The problem: In the data below, find every line with the string "loadeddata" and pull it out.

Provided records:

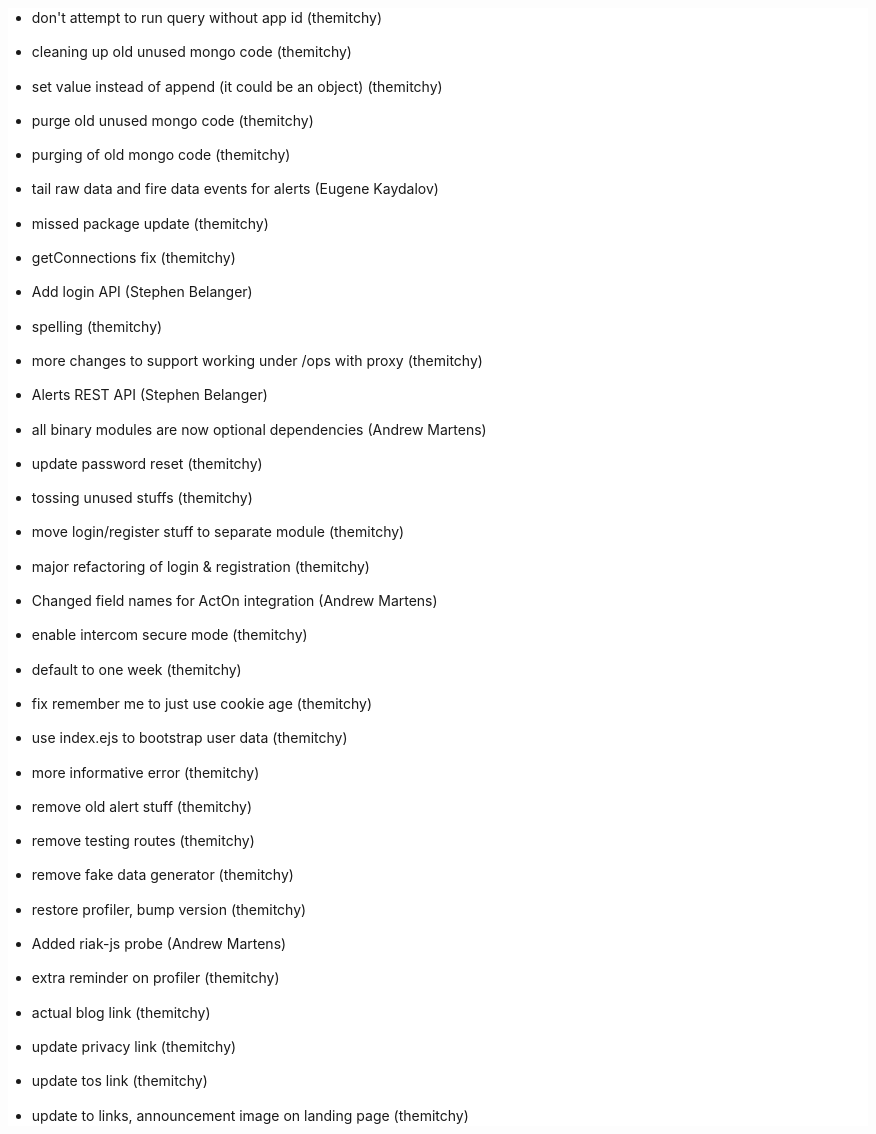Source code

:  * don't attempt to run query without app id (themitchy)

 * cleaning up old unused mongo code (themitchy)

 * set value instead of append (it could be an object) (themitchy)

 * purge old unused mongo code (themitchy)

 * purging of old mongo code (themitchy)

 * tail raw data and fire data events for alerts (Eugene Kaydalov)

 * missed package update (themitchy)

 * getConnections fix (themitchy)

 * Add login API (Stephen Belanger)

 * spelling (themitchy)

 * more changes to support working under /ops with proxy (themitchy)

 * Alerts REST API (Stephen Belanger)

 * all binary modules are now optional dependencies (Andrew Martens)

 * update password reset (themitchy)

 * tossing unused stuffs (themitchy)

 * move login/register stuff to separate module (themitchy)

 * major refactoring of login & registration (themitchy)

 * Changed field names for ActOn integration (Andrew Martens)

 * enable intercom secure mode (themitchy)

 * default to one week (themitchy)

 * fix remember me to just use cookie age (themitchy)

 * use index.ejs to bootstrap user data (themitchy)

 * more informative error (themitchy)

 * remove old alert stuff (themitchy)

 * remove testing routes (themitchy)

 * remove fake data generator (themitchy)

 * restore profiler, bump version (themitchy)

 * Added riak-js probe (Andrew Martens)

 * extra reminder on profiler (themitchy)

 * actual blog link (themitchy)

 * update privacy link (themitchy)

 * update tos link (themitchy)

 * update to links, announcement image on landing page (themitchy)
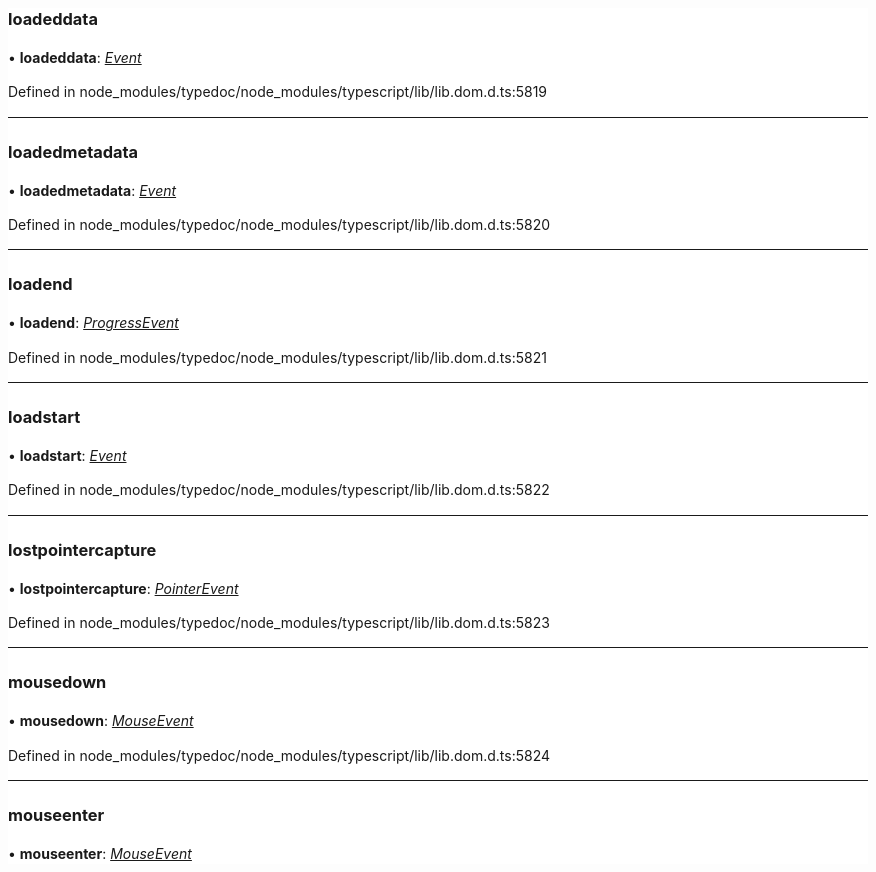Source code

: ###  loadeddata

• **loadeddata**: *[Event](_node_modules_typedoc_node_modules_typescript_lib_lib_dom_d_.event.md)*

Defined in node_modules/typedoc/node_modules/typescript/lib/lib.dom.d.ts:5819

___

###  loadedmetadata

• **loadedmetadata**: *[Event](_node_modules_typedoc_node_modules_typescript_lib_lib_dom_d_.event.md)*

Defined in node_modules/typedoc/node_modules/typescript/lib/lib.dom.d.ts:5820

___

###  loadend

• **loadend**: *[ProgressEvent](_node_modules_typedoc_node_modules_typescript_lib_lib_dom_d_.progressevent.md)*

Defined in node_modules/typedoc/node_modules/typescript/lib/lib.dom.d.ts:5821

___

###  loadstart

• **loadstart**: *[Event](_node_modules_typedoc_node_modules_typescript_lib_lib_dom_d_.event.md)*

Defined in node_modules/typedoc/node_modules/typescript/lib/lib.dom.d.ts:5822

___

###  lostpointercapture

• **lostpointercapture**: *[PointerEvent](_node_modules_typedoc_node_modules_typescript_lib_lib_dom_d_.pointerevent.md)*

Defined in node_modules/typedoc/node_modules/typescript/lib/lib.dom.d.ts:5823

___

###  mousedown

• **mousedown**: *[MouseEvent](_node_modules_typedoc_node_modules_typescript_lib_lib_dom_d_.mouseevent.md)*

Defined in node_modules/typedoc/node_modules/typescript/lib/lib.dom.d.ts:5824

___

###  mouseenter

• **mouseenter**: *[MouseEvent](_node_modules_typedoc_node_modules_typescript_lib_lib_dom_d_.mouseevent.md)*
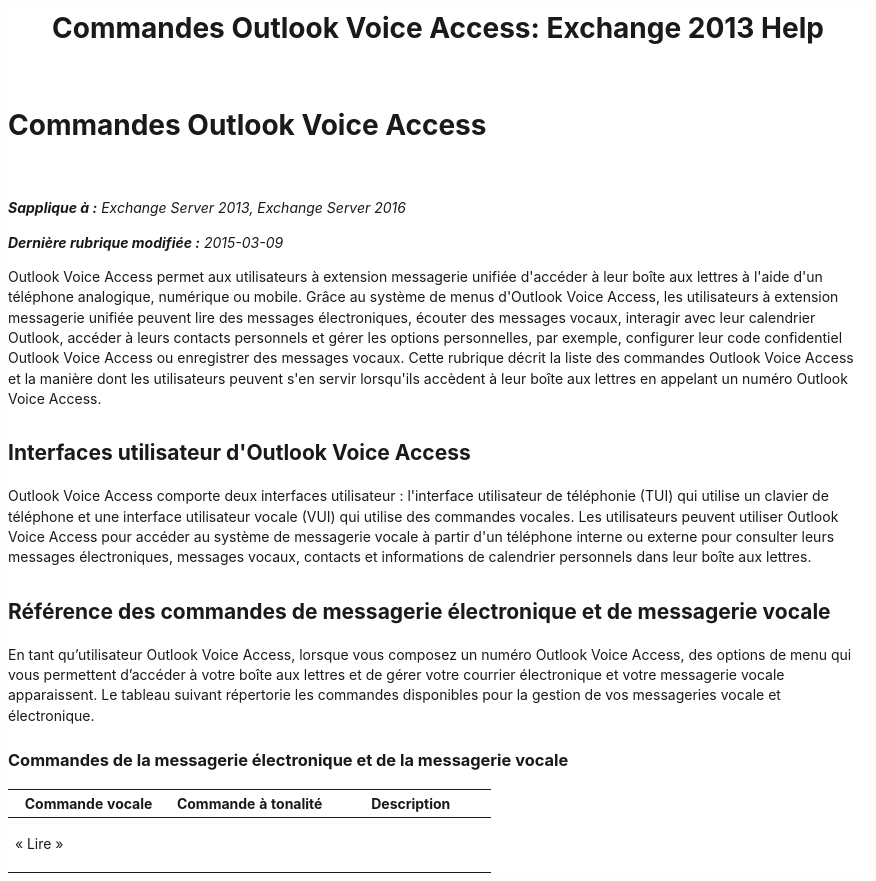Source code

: ﻿---
title: 'Commandes Outlook Voice Access: Exchange 2013 Help'
TOCTitle: Commandes Outlook Voice Access
ms:assetid: 8fe9247c-695f-47d8-827e-c79d0426854b
ms:mtpsurl: https://technet.microsoft.com/fr-fr/library/Dn205137(v=EXCHG.150)
ms:contentKeyID: 54652734
ms.date: 05/23/2018
mtps_version: v=EXCHG.150
ms.translationtype: MT
---

# Commandes Outlook Voice Access

 

_**Sapplique à :** Exchange Server 2013, Exchange Server 2016_

_**Dernière rubrique modifiée :** 2015-03-09_

Outlook Voice Access permet aux utilisateurs à extension messagerie unifiée d'accéder à leur boîte aux lettres à l'aide d'un téléphone analogique, numérique ou mobile. Grâce au système de menus d'Outlook Voice Access, les utilisateurs à extension messagerie unifiée peuvent lire des messages électroniques, écouter des messages vocaux, interagir avec leur calendrier Outlook, accéder à leurs contacts personnels et gérer les options personnelles, par exemple, configurer leur code confidentiel Outlook Voice Access ou enregistrer des messages vocaux. Cette rubrique décrit la liste des commandes Outlook Voice Access et la manière dont les utilisateurs peuvent s'en servir lorsqu'ils accèdent à leur boîte aux lettres en appelant un numéro Outlook Voice Access.

## Interfaces utilisateur d'Outlook Voice Access

Outlook Voice Access comporte deux interfaces utilisateur : l'interface utilisateur de téléphonie (TUI) qui utilise un clavier de téléphone et une interface utilisateur vocale (VUI) qui utilise des commandes vocales. Les utilisateurs peuvent utiliser Outlook Voice Access pour accéder au système de messagerie vocale à partir d'un téléphone interne ou externe pour consulter leurs messages électroniques, messages vocaux, contacts et informations de calendrier personnels dans leur boîte aux lettres.

## Référence des commandes de messagerie électronique et de messagerie vocale

En tant qu’utilisateur Outlook Voice Access, lorsque vous composez un numéro Outlook Voice Access, des options de menu qui vous permettent d’accéder à votre boîte aux lettres et de gérer votre courrier électronique et votre messagerie vocale apparaissent. Le tableau suivant répertorie les commandes disponibles pour la gestion de vos messageries vocale et électronique.

### Commandes de la messagerie électronique et de la messagerie vocale

<table>
<colgroup>
<col style="width: 33%" />
<col style="width: 33%" />
<col style="width: 33%" />
</colgroup>
<thead>
<tr class="header">
<th>Commande vocale</th>
<th>Commande à tonalité</th>
<th>Description</th>
</tr>
</thead>
<tbody>
<tr class="odd">
<td><p>« Lire »</p></td>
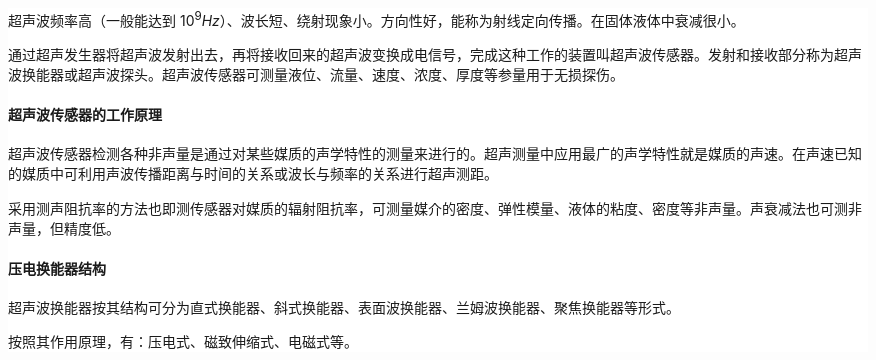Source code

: 超声波频率高（一般能达到 $10^9Hz$）、波长短、绕射现象小。方向性好，能称为射线定向传播。在固体液体中衰减很小。

通过超声发生器将超声波发射出去，再将接收回来的超声波变换成电信号，完成这种工作的装置叫超声波传感器。发射和接收部分称为超声波换能器或超声波探头。超声波传感器可测量液位、流量、速度、浓度、厚度等参量用于无损探伤。

#### 超声波传感器的工作原理

超声波传感器检测各种非声量是通过对某些媒质的声学特性的测量来进行的。超声测量中应用最广的声学特性就是媒质的声速。在声速已知的媒质中可利用声波传播距离与时间的关系或波长与频率的关系进行超声测距。

采用测声阻抗率的方法也即测传感器对媒质的辐射阻抗率，可测量媒介的密度、弹性模量、液体的粘度、密度等非声量。声衰减法也可测非声量，但精度低。

#### 压电换能器结构

超声波换能器按其结构可分为直式换能器、斜式换能器、表面波换能器、兰姆波换能器、聚焦换能器等形式。

按照其作用原理，有：压电式、磁致伸缩式、电磁式等。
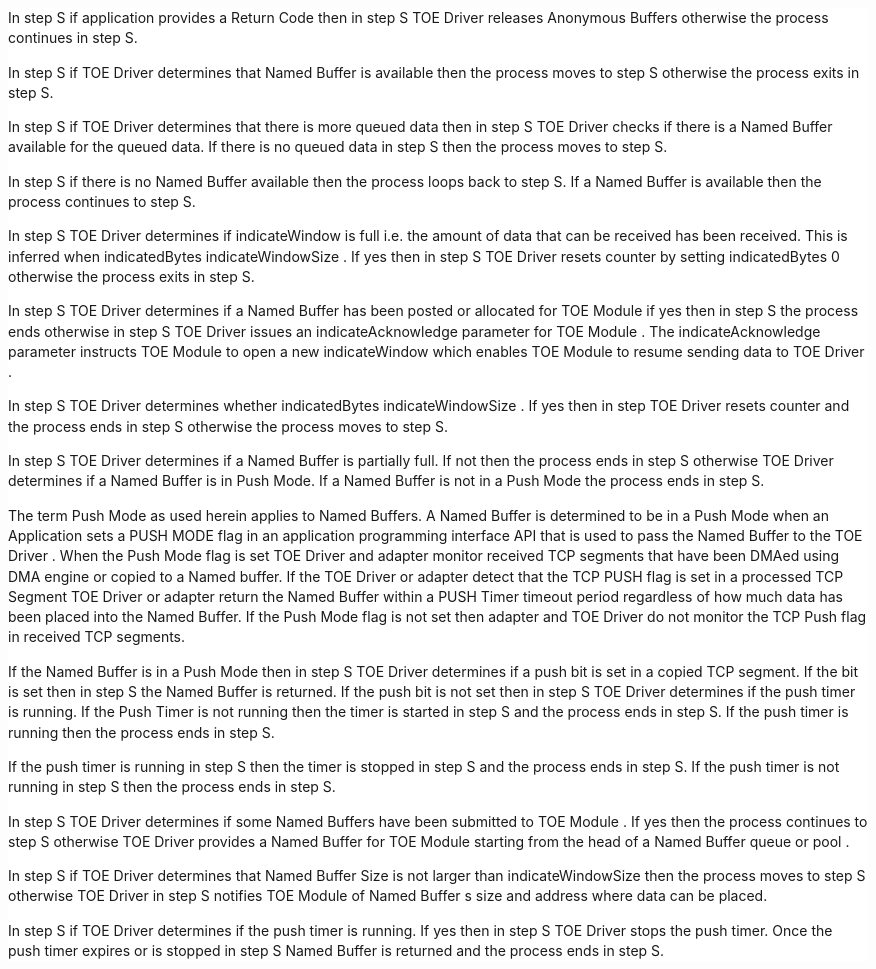 In step S if application provides a Return Code then in step S TOE Driver releases Anonymous Buffers otherwise the process continues in step S.

In step S if TOE Driver determines that Named Buffer is available then the process moves to step S otherwise the process exits in step S.

In step S if TOE Driver determines that there is more queued data then in step S TOE Driver checks if there is a Named Buffer available for the queued data. If there is no queued data in step S then the process moves to step S.

In step S if there is no Named Buffer available then the process loops back to step S. If a Named Buffer is available then the process continues to step S.

In step S TOE Driver determines if indicateWindow is full i.e. the amount of data that can be received has been received. This is inferred when indicatedBytes indicateWindowSize . If yes then in step S TOE Driver resets counter by setting indicatedBytes 0 otherwise the process exits in step S.

In step S TOE Driver determines if a Named Buffer has been posted or allocated for TOE Module if yes then in step S the process ends otherwise in step S TOE Driver issues an indicateAcknowledge parameter for TOE Module . The indicateAcknowledge parameter instructs TOE Module to open a new indicateWindow which enables TOE Module to resume sending data to TOE Driver .

In step S TOE Driver determines whether indicatedBytes indicateWindowSize . If yes then in step TOE Driver resets counter and the process ends in step S otherwise the process moves to step S.

In step S TOE Driver determines if a Named Buffer is partially full. If not then the process ends in step S otherwise TOE Driver determines if a Named Buffer is in Push Mode. If a Named Buffer is not in a Push Mode the process ends in step S.

The term Push Mode as used herein applies to Named Buffers. A Named Buffer is determined to be in a Push Mode when an Application sets a PUSH MODE flag in an application programming interface API that is used to pass the Named Buffer to the TOE Driver . When the Push Mode flag is set TOE Driver and adapter monitor received TCP segments that have been DMAed using DMA engine or copied to a Named buffer. If the TOE Driver or adapter detect that the TCP PUSH flag is set in a processed TCP Segment TOE Driver or adapter return the Named Buffer within a PUSH Timer timeout period regardless of how much data has been placed into the Named Buffer. If the Push Mode flag is not set then adapter and TOE Driver do not monitor the TCP Push flag in received TCP segments.

If the Named Buffer is in a Push Mode then in step S TOE Driver determines if a push bit is set in a copied TCP segment. If the bit is set then in step S the Named Buffer is returned. If the push bit is not set then in step S TOE Driver determines if the push timer is running. If the Push Timer is not running then the timer is started in step S and the process ends in step S. If the push timer is running then the process ends in step S.

If the push timer is running in step S then the timer is stopped in step S and the process ends in step S. If the push timer is not running in step S then the process ends in step S.

In step S TOE Driver determines if some Named Buffers have been submitted to TOE Module . If yes then the process continues to step S otherwise TOE Driver provides a Named Buffer for TOE Module starting from the head of a Named Buffer queue or pool .

In step S if TOE Driver determines that Named Buffer Size is not larger than indicateWindowSize then the process moves to step S otherwise TOE Driver in step S notifies TOE Module of Named Buffer s size and address where data can be placed.

In step S if TOE Driver determines if the push timer is running. If yes then in step S TOE Driver stops the push timer. Once the push timer expires or is stopped in step S Named Buffer is returned and the process ends in step S.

Expected output:
: ###  loadeddata
• **loadeddata**: *[Event](_node_modules_typedoc_node_modules_typescript_lib_lib_dom_d_.event.md)*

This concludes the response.